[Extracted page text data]
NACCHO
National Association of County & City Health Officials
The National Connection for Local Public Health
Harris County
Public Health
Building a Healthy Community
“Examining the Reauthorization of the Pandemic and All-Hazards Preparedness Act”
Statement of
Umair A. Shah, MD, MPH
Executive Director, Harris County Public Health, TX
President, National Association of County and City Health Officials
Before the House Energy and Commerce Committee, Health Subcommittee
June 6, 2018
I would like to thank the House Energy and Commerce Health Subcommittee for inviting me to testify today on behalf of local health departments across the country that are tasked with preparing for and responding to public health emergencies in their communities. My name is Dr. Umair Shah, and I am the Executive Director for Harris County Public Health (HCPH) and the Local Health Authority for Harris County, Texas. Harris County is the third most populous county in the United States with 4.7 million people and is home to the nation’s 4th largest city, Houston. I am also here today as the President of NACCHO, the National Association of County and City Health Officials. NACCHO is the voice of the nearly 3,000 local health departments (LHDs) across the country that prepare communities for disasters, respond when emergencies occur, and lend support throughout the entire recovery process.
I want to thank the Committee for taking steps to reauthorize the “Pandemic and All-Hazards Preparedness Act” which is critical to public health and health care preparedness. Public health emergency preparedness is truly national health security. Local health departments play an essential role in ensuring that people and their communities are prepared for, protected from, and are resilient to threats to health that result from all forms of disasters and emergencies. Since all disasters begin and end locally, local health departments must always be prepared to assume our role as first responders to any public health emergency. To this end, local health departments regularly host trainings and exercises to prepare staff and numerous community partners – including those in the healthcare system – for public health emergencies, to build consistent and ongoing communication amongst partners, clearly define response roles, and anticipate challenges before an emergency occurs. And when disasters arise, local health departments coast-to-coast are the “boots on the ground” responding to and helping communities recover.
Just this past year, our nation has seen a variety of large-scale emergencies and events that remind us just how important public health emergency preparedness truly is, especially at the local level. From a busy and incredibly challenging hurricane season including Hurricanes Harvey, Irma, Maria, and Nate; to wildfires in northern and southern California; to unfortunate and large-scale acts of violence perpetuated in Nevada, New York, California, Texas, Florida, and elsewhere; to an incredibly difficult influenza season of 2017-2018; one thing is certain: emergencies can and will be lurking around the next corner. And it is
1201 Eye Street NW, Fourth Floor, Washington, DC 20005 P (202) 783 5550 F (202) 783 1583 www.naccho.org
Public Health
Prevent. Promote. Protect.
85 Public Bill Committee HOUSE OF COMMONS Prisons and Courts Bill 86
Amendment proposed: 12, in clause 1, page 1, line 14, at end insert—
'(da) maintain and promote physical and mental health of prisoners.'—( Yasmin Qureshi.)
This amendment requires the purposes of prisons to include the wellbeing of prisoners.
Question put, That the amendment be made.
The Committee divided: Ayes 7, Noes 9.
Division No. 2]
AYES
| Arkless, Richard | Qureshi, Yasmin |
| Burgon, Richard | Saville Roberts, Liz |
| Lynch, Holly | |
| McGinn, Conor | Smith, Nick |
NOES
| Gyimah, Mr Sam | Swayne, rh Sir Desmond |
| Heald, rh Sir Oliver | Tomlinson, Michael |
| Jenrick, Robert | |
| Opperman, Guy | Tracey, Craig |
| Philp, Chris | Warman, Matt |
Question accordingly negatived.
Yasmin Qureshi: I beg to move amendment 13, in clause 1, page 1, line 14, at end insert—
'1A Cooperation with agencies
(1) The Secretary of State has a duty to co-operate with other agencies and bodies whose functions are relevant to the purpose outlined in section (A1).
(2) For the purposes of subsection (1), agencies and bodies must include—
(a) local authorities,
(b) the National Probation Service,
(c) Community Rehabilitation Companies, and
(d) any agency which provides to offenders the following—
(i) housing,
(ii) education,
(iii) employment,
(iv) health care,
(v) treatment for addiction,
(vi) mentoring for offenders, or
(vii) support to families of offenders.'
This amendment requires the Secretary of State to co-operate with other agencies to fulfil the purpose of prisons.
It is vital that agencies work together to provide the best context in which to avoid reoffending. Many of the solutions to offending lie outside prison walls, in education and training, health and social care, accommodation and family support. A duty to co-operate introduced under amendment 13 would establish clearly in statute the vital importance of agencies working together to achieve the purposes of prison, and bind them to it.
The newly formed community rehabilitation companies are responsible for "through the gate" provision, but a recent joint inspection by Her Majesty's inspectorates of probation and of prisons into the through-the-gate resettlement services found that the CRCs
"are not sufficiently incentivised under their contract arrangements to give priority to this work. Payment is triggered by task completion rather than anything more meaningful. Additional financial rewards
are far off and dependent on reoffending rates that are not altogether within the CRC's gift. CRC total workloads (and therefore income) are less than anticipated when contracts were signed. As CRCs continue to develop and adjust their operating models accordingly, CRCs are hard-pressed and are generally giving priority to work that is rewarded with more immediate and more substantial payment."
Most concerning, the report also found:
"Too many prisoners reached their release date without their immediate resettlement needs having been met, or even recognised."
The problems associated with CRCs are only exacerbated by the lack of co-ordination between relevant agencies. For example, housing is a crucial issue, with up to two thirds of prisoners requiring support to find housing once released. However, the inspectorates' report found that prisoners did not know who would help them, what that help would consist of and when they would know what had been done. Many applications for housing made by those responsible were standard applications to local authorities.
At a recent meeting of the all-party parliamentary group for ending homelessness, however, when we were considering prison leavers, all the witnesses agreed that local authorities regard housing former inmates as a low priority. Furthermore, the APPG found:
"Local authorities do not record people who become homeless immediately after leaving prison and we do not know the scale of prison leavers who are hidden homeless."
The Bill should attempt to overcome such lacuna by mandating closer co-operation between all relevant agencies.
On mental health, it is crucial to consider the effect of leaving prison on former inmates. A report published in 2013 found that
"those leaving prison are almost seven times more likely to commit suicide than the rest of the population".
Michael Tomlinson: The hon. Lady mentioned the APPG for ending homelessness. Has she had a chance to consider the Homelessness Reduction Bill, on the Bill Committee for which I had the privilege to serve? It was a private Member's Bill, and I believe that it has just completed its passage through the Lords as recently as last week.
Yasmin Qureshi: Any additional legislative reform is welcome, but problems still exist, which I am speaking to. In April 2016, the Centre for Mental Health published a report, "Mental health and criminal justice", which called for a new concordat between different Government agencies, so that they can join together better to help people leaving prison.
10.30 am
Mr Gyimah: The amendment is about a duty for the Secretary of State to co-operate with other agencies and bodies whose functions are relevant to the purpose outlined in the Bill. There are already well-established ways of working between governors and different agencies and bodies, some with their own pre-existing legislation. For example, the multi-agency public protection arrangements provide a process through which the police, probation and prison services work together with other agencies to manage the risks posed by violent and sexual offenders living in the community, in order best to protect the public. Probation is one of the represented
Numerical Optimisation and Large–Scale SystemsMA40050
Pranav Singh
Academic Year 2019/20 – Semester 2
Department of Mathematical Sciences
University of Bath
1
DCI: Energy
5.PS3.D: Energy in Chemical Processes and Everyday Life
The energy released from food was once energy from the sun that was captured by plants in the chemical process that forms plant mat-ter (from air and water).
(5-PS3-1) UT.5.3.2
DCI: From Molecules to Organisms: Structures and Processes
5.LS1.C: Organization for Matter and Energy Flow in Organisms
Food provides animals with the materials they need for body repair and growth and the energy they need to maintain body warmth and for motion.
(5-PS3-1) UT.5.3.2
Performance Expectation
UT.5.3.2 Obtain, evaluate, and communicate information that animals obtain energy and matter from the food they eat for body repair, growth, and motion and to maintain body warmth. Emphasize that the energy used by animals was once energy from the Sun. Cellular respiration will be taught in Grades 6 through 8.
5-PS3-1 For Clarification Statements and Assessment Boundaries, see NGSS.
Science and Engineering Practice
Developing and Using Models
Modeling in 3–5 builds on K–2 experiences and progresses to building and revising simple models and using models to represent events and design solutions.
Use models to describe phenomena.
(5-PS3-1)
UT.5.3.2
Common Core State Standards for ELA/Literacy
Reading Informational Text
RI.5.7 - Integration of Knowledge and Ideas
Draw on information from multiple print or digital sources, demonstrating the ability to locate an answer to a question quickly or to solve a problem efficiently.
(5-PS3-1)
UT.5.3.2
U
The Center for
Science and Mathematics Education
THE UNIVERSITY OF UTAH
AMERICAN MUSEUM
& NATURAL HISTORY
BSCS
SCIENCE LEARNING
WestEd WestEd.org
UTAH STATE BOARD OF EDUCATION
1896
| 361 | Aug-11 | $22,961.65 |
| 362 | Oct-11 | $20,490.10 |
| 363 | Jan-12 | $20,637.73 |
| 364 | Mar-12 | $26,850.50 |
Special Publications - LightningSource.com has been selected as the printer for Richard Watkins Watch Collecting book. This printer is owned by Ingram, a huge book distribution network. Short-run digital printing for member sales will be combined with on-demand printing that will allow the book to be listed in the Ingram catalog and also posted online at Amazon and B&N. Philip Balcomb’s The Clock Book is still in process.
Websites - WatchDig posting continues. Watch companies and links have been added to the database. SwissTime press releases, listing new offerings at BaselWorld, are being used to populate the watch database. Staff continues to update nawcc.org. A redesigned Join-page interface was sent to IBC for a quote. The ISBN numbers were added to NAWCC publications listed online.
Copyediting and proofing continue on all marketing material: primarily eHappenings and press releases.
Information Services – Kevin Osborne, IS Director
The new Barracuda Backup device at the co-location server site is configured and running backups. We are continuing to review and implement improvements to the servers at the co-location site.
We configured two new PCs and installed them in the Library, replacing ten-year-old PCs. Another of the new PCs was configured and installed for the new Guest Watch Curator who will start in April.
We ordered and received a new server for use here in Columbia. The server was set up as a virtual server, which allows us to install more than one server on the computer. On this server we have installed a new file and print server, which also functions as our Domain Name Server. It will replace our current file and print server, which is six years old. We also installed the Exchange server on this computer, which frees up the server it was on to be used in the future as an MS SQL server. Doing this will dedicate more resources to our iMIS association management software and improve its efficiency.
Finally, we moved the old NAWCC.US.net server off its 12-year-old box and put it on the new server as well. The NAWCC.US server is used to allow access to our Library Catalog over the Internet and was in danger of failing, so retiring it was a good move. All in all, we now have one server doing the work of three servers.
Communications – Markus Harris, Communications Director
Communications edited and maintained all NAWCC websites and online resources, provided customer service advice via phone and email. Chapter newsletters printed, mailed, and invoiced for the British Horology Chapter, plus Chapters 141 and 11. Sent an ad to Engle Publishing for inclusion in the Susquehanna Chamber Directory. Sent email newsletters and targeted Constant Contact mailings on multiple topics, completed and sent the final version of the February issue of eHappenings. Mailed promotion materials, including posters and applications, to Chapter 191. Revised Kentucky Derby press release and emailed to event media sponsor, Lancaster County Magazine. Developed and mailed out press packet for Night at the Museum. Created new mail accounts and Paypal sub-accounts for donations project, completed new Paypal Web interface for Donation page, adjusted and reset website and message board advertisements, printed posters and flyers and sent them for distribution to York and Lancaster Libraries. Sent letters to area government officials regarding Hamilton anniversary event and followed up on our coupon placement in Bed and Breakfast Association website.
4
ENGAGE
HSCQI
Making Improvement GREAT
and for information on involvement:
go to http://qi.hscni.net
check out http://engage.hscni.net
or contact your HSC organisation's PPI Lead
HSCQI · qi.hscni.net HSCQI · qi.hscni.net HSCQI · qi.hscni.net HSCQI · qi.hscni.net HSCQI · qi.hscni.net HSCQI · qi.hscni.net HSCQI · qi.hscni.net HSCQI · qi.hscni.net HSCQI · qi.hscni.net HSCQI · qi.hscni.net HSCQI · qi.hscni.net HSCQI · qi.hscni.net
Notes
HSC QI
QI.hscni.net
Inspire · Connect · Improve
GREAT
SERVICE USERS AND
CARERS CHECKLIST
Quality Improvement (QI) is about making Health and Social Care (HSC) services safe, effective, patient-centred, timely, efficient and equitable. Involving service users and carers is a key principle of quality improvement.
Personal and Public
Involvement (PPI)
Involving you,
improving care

_THE TASK_
Go through the records above and, whenever a line includes the word "materials", copy it.

_EXERCISE RESULT_
Food provides animals with the materials they need for body repair and growth and the energy they need to maintain body warmth and for motion.
Communications edited and maintained all NAWCC websites and online resources, provided customer service advice via phone and email. Chapter newsletters printed, mailed, and invoiced for the British Horology Chapter, plus Chapters 141 and 11. Sent an ad to Engle Publishing for inclusion in the Susquehanna Chamber Directory. Sent email newsletters and targeted Constant Contact mailings on multiple topics, completed and sent the final version of the February issue of eHappenings. Mailed promotion materials, including posters and applications, to Chapter 191. Revised Kentucky Derby press release and emailed to event media sponsor, Lancaster County Magazine. Developed and mailed out press packet for Night at the Museum. Created new mail accounts and Paypal sub-accounts for donations project, completed new Paypal Web interface for Donation page, adjusted and reset website and message board advertisements, printed posters and flyers and sent them for distribution to York and Lancaster Libraries. Sent letters to area government officials regarding Hamilton anniversary event and followed up on our coupon placement in Bed and Breakfast Association website.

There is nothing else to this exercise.